Spend drift
Plan would lock state, local groups into corner
shook.jpg (6540 bytes)
  Dennis A. Shook

By DENNIS A. SHOOK
Waukesha Freeman Staff

February 7, 2004

There is an entity currently walking the halls of the state Capitol that would probably have a hard time getting elected in most places in Wisconsin.

Here is his political agenda:

Reduce the funds for Medicaid benefits for seniors.
Cut the level of funding to incarcerate criminals or keep them in jail.
Increase class sizes in elementary and high schools.
Force an increase in tuition at vocational/technical schools and the University of Wisconsin System.
Slash or eliminate health insurance for state employees.
Reduce or eliminate funding for programs to help people who are unemployed.

Sound like a winner to you? Yet TABOR is among the most popular names being bandied about in Madison these days.

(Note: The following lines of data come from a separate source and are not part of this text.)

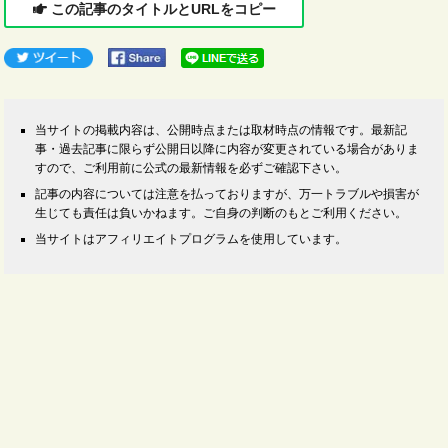
この記事のタイトルとURLをコピー
当サイトの掲載内容は、公開時点または取材時点の情報です。最新記
事・過去記事に限らず公開日以降に内容が変更されている場合がありま
すので、ご利用前に公式の最新情報を必ずご確認下さい。
記事の内容については注意を払っておりますが、万一トラブルや損害が
生じても責任は負いかねます。ご自身の判断のもとご利用ください。
当サイトはアフィリエイトプログラムを使用しています。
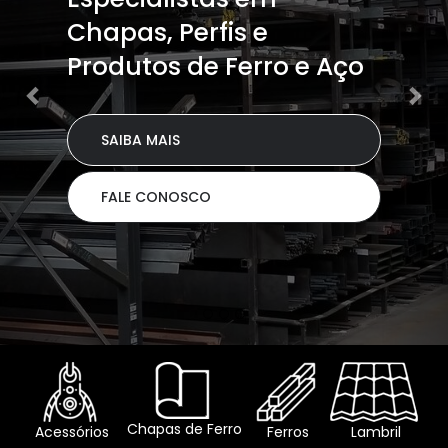
Chapas, Perfis e
Produtos de Ferro e Aço
SAIBA MAIS
FALE CONOSCO
Chapas de Ferro
Acessórios
Ferros
Lambril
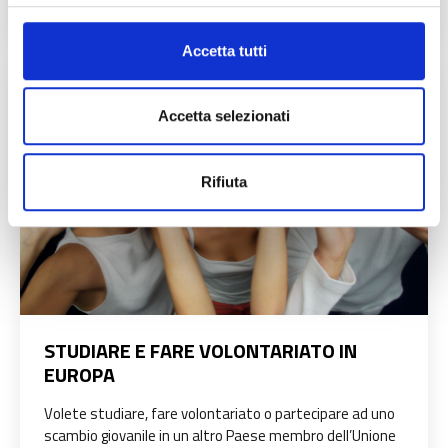
Accetta tutti
Accetta selezionati
Rifiuta
STUDIARE E FARE VOLONTARIATO IN
EUROPA
Volete studiare, fare volontariato o partecipare ad uno
scambio giovanile in un altro Paese membro dell’Unione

TABOR obviously is not a real person but its impact will be as real as a punch to the stomach for Wisconsin.

TABOR is the acronym for the "Taxpayers Bill of Rights." Something that sounds so doggone American can’t be bad, can it? Not until you explain what the effect of TABOR would be for Wisconsin.

TABOR would limit the state to spending each year at current levels, with an increase only up until the rate of inflation.

When you have health insurance costs growing by 15 percent to 40 percent, large groups of people coming into a school district forcing expansion, or truth-in-sentencing mandates for judges, the current rate of spending plus inflationary increases is predestined to force cuts.

The only way to increase spending for worthy programs would be to pass it on a referendum. The problem is, funding to grow trees that sprout money would have a hard time passing in a referendum. For every referendum no matter how worthy the cause, there is always a constituency that opposes it.

Take a look at Colorado, which has had TABOR in place for several years. A group of people concerned about education have banded together to push a constitutional amendment mandating a certain level of spending on public education. So that leads to spending caps for just about everything.

Another interesting argument that sprouts like thorns from TABOR is: Why even have full-time legislators if they are going to limit what they can do by placing a fiscal straitjacket on the state?

Maybe the first place to start cutting to save funds is to reduce the staffs and salaries of these very legislators who have fallen so madly in love with TABOR.

The bottom line is these legislators will be abrogating their current decision-making to a strict policy. The ostrich could be their symbol.

Better yet, they should sign the bill in a dark closet because that is where they want to place both state and local government.

The question begs - if they don’t want to make tough decisions on programs on an individual basis but prefer a self-imposed cap rather than have to face scrutiny on their decisions, why did they want to go to Madison?

A good shepherd doesn’t take all the flock and lock them in a pen so they don’t face the chance that a sheep might wander off ... unless his name is TABOR.